--- Texto para leitura ---
──────

Como você entrou nessa luta?
Desde muito pequena, sempre fui uma menina que me preocupava com questões sociais. Venho de uma família muito humilde, o meu pai era lavrador e a minha mãe, dona de casa. Meu pai tinha problemas mentais, era alcoólatra, um homem muito agressivo. Vivia a violência em casa. Estava sempre tentando proteger meu pai e minha mãe, de certa forma, e me colocava na frente deles. Ao longo do tempo, acabei sofrendo violência, como falei na embaixada. Uma violação sexual com 11 anos de idade. Nos empregos que tive, sempre fui molestada pelos patrões. Era uma mulher grande e bonita. Eu me casei com 16 anos para sair de casa e ser a gestora financeira da minha família, que era muito pobre. Graças a Deus, consegui ter uma carreira exemplar como modelo. Tive um casamento de 25 anos e dois filhos maravilhosos. No meu terceiro relacionamento, sofri uma violência durante o tempo em que estive com ele. Precisei me posicionar em um determinado momento quando sofri violência. Tive quatro costelas fraturadas, além da violência moral, da violência psicológica e tudo mais. Decidi me tornar uma mulher que luta pelos direitos das mulheres.
Foi uma virada na sua vida?
Reconheço que, de lá para cá, ganhei uma notoriedade muito grande no Brasil como referência de mulher que luta pelos direitos das mulheres. Ando em lugares que nunca pensei estar, como STF, CNJ, STJ e Ministério Público. Uso a minha fala e a minha potência para contribuir com a sociedade para que seja mais igualitária, mais justa e mais respeitosa.
É importante falar disso de forma franca.

──────

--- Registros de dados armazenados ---
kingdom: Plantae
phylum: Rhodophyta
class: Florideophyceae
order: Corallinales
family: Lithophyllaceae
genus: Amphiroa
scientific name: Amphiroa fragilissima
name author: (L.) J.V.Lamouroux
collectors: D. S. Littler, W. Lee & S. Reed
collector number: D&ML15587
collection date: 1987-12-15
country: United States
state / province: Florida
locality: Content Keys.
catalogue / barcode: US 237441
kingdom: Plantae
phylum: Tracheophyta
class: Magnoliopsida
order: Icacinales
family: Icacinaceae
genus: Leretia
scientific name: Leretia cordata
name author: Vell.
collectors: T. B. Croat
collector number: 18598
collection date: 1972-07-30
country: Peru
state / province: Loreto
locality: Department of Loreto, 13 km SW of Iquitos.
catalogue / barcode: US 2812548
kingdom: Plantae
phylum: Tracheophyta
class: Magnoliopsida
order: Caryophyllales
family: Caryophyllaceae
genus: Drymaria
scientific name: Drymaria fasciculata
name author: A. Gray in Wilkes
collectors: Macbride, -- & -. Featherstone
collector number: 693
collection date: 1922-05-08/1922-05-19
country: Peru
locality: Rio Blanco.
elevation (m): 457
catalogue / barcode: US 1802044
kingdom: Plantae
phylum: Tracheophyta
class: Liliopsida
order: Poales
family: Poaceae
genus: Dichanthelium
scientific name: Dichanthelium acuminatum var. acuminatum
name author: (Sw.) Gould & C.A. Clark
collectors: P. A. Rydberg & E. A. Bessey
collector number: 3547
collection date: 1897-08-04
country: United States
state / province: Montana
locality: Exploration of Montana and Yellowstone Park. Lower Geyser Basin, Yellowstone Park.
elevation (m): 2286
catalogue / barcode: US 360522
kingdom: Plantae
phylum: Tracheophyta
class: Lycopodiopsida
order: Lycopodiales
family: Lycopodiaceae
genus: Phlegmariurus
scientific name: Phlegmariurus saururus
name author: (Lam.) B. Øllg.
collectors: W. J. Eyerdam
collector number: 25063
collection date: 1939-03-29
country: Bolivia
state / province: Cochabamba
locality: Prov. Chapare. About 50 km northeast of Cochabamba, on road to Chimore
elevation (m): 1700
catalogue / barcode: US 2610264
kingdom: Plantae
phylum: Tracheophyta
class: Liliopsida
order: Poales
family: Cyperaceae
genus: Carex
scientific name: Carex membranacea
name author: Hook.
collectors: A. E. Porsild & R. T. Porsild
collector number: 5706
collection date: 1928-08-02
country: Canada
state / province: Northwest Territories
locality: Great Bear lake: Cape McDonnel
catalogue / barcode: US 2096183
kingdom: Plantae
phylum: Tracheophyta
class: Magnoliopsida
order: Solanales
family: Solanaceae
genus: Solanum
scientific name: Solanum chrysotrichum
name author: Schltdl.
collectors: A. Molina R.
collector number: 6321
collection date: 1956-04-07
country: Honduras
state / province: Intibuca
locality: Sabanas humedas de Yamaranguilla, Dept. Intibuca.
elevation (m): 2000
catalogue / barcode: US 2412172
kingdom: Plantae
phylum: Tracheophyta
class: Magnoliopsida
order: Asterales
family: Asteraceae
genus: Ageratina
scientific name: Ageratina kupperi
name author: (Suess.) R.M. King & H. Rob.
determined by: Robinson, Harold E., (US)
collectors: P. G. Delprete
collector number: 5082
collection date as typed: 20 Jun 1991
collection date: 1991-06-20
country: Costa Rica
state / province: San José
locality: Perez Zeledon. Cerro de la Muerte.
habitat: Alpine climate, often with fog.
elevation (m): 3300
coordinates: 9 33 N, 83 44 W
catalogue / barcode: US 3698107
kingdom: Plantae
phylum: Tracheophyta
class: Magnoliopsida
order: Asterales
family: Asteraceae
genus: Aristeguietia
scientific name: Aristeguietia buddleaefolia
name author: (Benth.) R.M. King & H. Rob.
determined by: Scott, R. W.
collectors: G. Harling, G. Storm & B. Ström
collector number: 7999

──────

--- Instruções das tarefas ---
1) Diga se cada afirmação concorda com a entrevista, respondendo sim ou não e citando as palavras dela que decidem a questão: (a) A entrevistada se casou aos 16 anos. (b) O pai da entrevistada trabalhava como comerciante. (c) O casamento da entrevistada durou 25 anos.
2) Dê continuidade à entrevista, começando logo depois da última frase.

--- Lista de respostas ---
1)
(a) Sim: "Eu me casei com 16 anos para sair de casa"
(b) Não: "o meu pai era lavrador"
(c) Sim: "Tive um casamento de 25 anos e dois filhos maravilhosos."

2)
Sim, pois a violência doméstica é a maior democracia. Mulheres no mundo inteiro sofrem violência. Umas, por violências culturais, como nos países árabes, que são violências agudas. Temos o exemplo de uma das maiores ativistas da educação, a Malala, que sofreu uma tentativa de feminicídio, com um tiro no rosto, porque queria estudar. Ela exigiu uma caneta e um caderno para mudar de vida e quase foi morta por essa atitude. Felizmente, o mundo ouviu essa mulher, abraçou essa mulher, ela ganhou o Prêmio Nobel da Paz. É uma mulher que luta pelos direitos da educação, que é fundamental no Brasil e no mundo inteiro. As mulheres precisam contar suas histórias. Contando suas histórias, conseguimos nos reconhecer dentro da história dela.
O que dizer mais às mulheres?
Precisamos dizer para as mulheres que elas precisam buscar a Justiça. A Justiça existe, mas não bate na porta. Volto a dizer: a violência contra a mulher e contra as crianças no mundo inteiro é democrática, está presente em todos os povos e classes sociais. É muito importante a mulher ser independente financeiramente. Mas isso não impede que uma mulher com autonomia financeira, como eu, por exemplo, não sofra violência doméstica. Somos sobreviventes.